Seja como for, seja o que for, esse conjunto de trabalhos de Jeane Terra têm a ver com experiências reativadas com o que ela viu em Atafona, pequeno distrito a beira mar pertencente a São João da Barra, na região norte Fluminense, que vem sendo lentamente engolido pelo Atlântico. Essa queda de braço começou tem mais de 50 anos e já custou mais de 500 casas a Atafona. A culpa? Nossa, é claro, que devastamos as matas ciliares ao longo do curso do rio Paraíba do Sul. Com seu leito assoreado e fluxo a cada ano menos impetuoso, o rio não consegue fazer frente ao mar. E este, gigantesco e ilimitado, vem, implacável, destruindo as casas, calçadas e ruas. Começa pela combinação de batidas e infiltrações intermitentes das ondas, alternada com as pausas curtas das marés. O mar dispõe de tempo e força. E vem assim, sem tréguas, à razão de 25 centímetros por ano, atacando por todos os lado e por baixo, pelos alicerces, até que as casas vergam, tombam de joelhos, vão se afogando, suas paredes partidas, lanhadas pelo martelo d’água, deixam à mostra a ossatura miserável dos vergalhões de ferro, a matéria de seus tijolos vai se dissolvendo, convertendo-se outra vez em terra e chão enquanto tingem levemente a água de vermelho.

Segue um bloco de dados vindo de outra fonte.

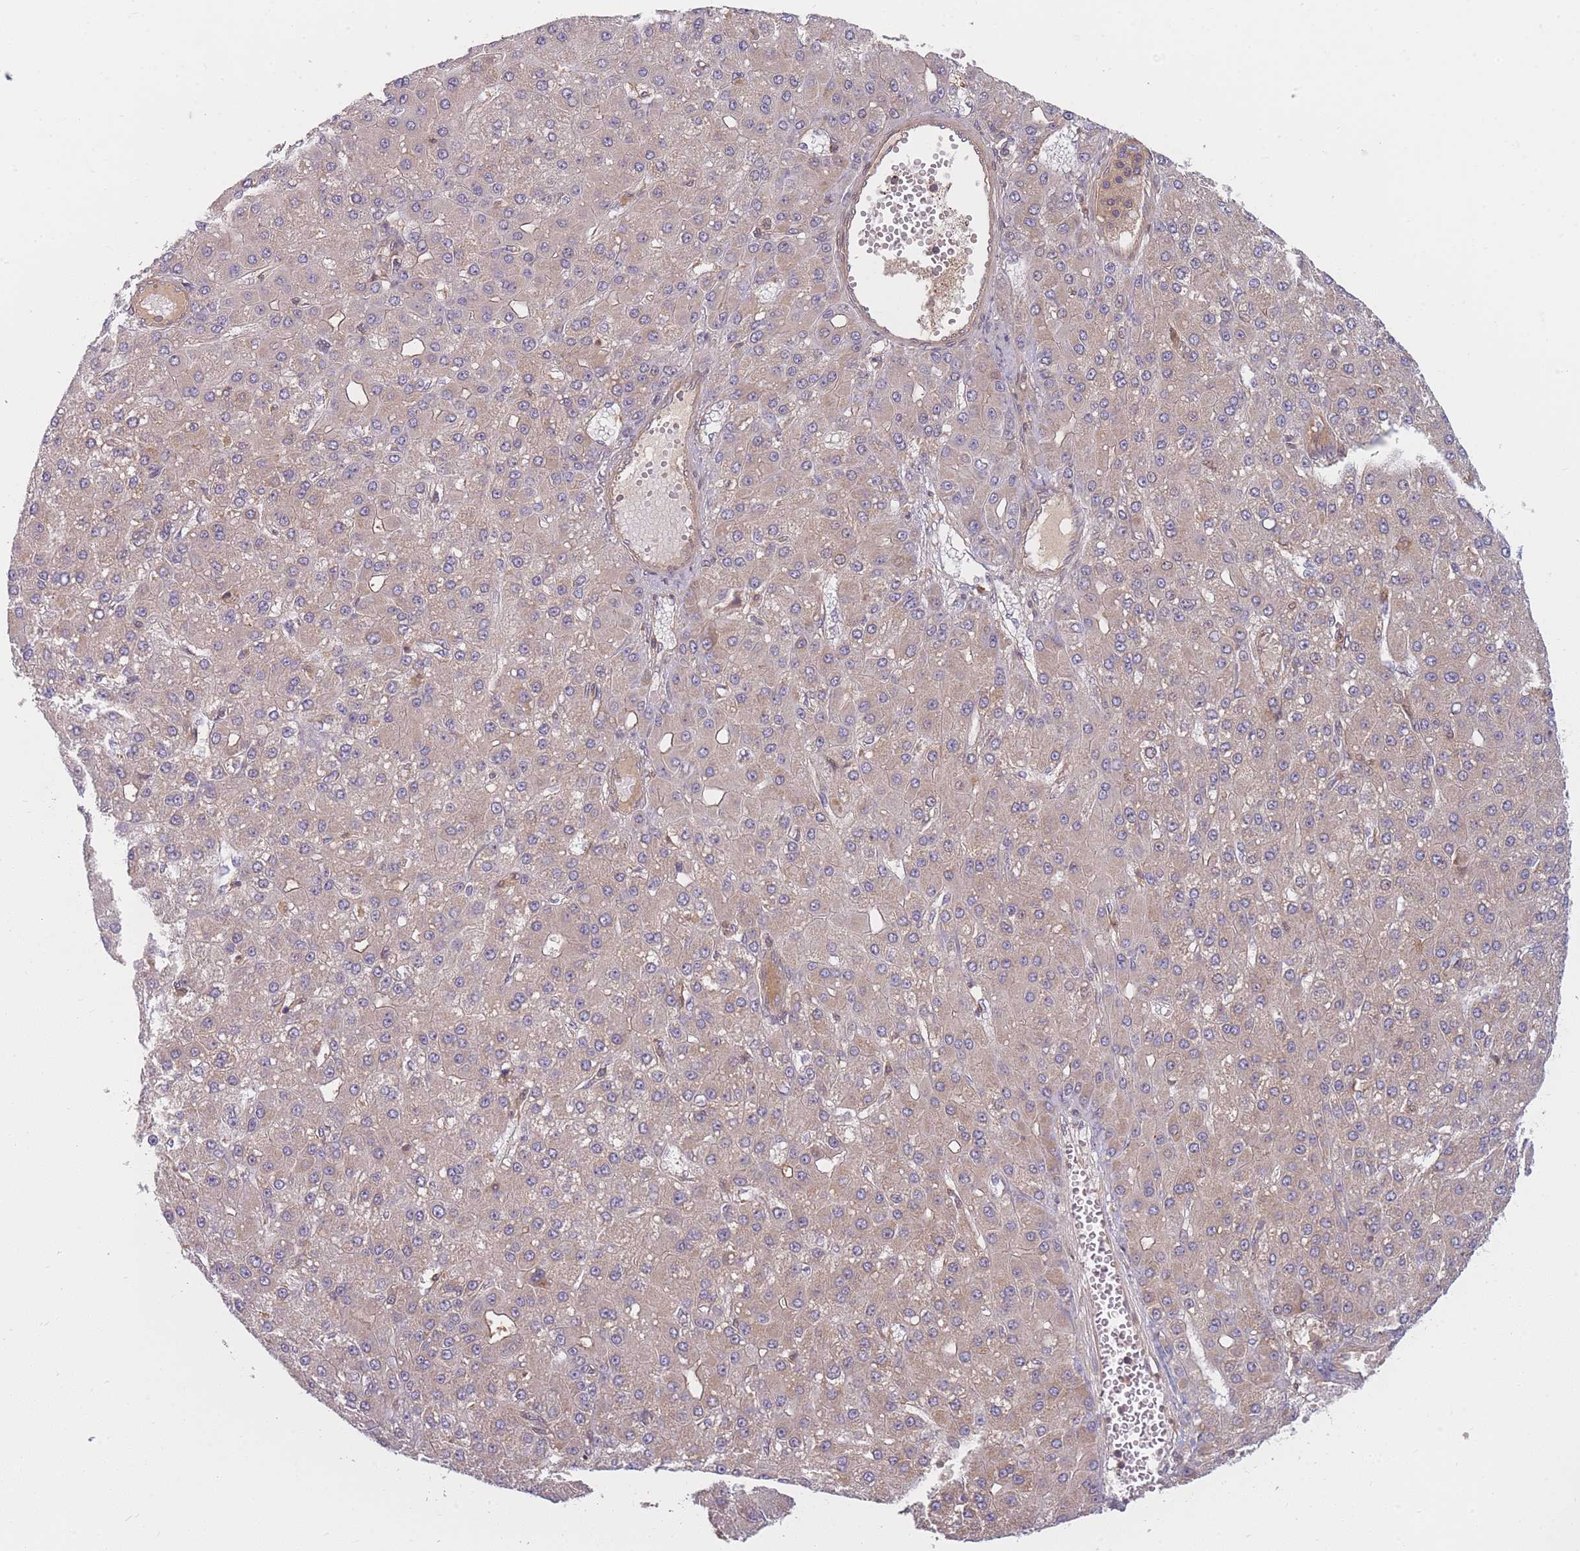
{"staining": {"intensity": "weak", "quantity": "<25%", "location": "cytoplasmic/membranous"}, "tissue": "liver cancer", "cell_type": "Tumor cells", "image_type": "cancer", "snomed": [{"axis": "morphology", "description": "Carcinoma, Hepatocellular, NOS"}, {"axis": "topography", "description": "Liver"}], "caption": "Tumor cells are negative for protein expression in human liver cancer.", "gene": "FAM153A", "patient": {"sex": "male", "age": 67}}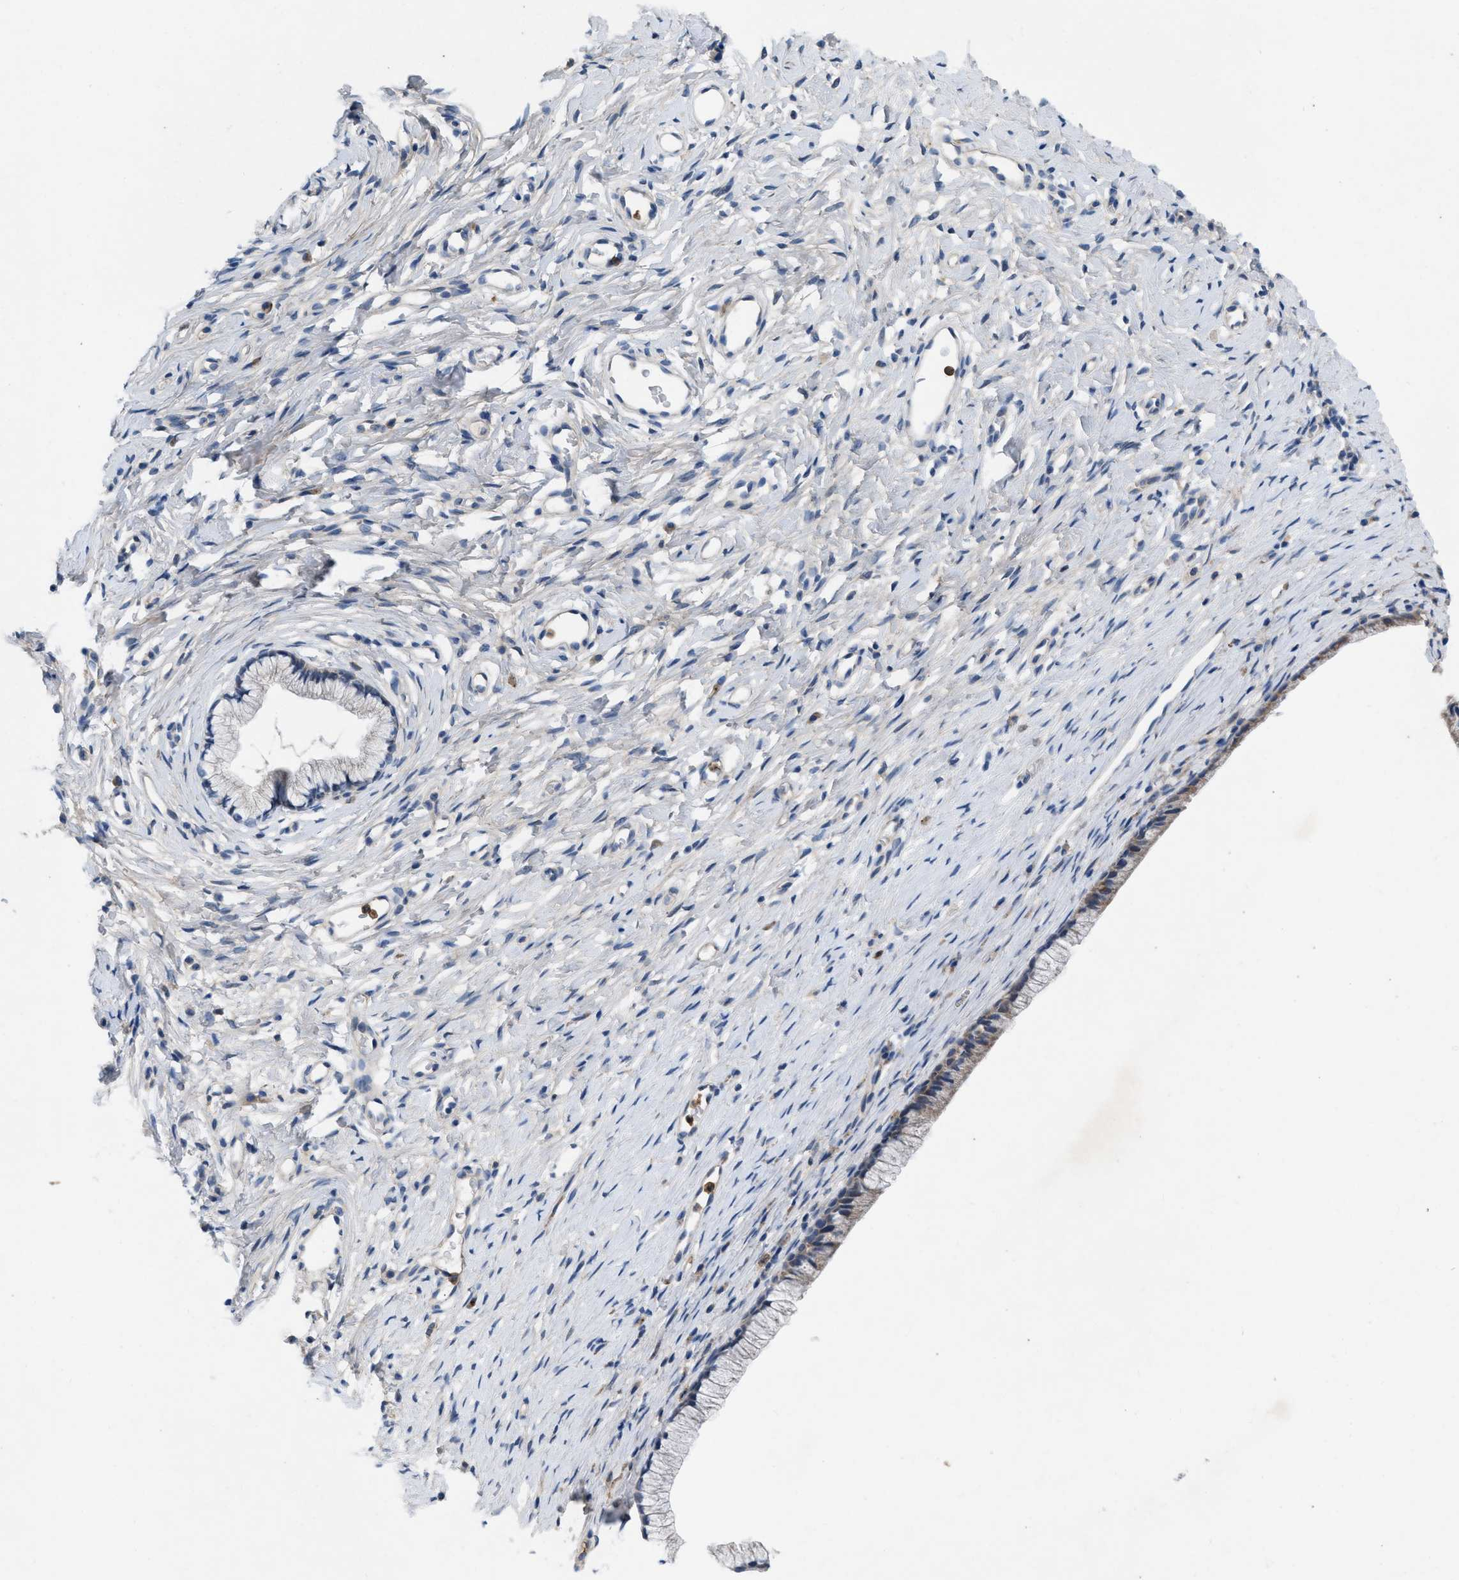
{"staining": {"intensity": "weak", "quantity": "<25%", "location": "cytoplasmic/membranous"}, "tissue": "cervix", "cell_type": "Glandular cells", "image_type": "normal", "snomed": [{"axis": "morphology", "description": "Normal tissue, NOS"}, {"axis": "topography", "description": "Cervix"}], "caption": "Immunohistochemistry image of normal cervix: human cervix stained with DAB exhibits no significant protein expression in glandular cells. (Brightfield microscopy of DAB immunohistochemistry at high magnification).", "gene": "PLPPR5", "patient": {"sex": "female", "age": 77}}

Paraíba em Tupi significa rio ou mar difícil de invadir. Atafona, engenho de moer grão. Paraíba se esvai, Atafona vem sendo moída pelo mar e o nome da artista é Terra. Não são mesmo estranhos esses nomes que sugerem destinos?
Para esta sua primeira individual na Galeria Simone Cadinelli, Jeane Terra apresenta trabalhos direta e indiretamente relacionados com os acontecimentos em Atafona, sobre as ruínas produzidas pelo embate do mar com a cidade, acontecimentos que chamam a atenção para o fato de que tudo o que foi, é e será construído, irá se transformar em ruína. É apenas uma questão de tempo, do tempo que habita as coisas, os materiais empregados para a produção do nosso mundo e que envolve dos mais prosaicos utensílios às cidades, a tudo aquilo que as ligam entre si: as estradas de terra e asfalto, os cabos de energia sustentados por torres de ferro, os aviões deslizando por rotas aéreas imponderáveis, os satélites que colhem e distribuem as informações e que amanhã, sucateados, pulverizados quando de seu reingresso na atmosfera, passarão por estrelas cadentes.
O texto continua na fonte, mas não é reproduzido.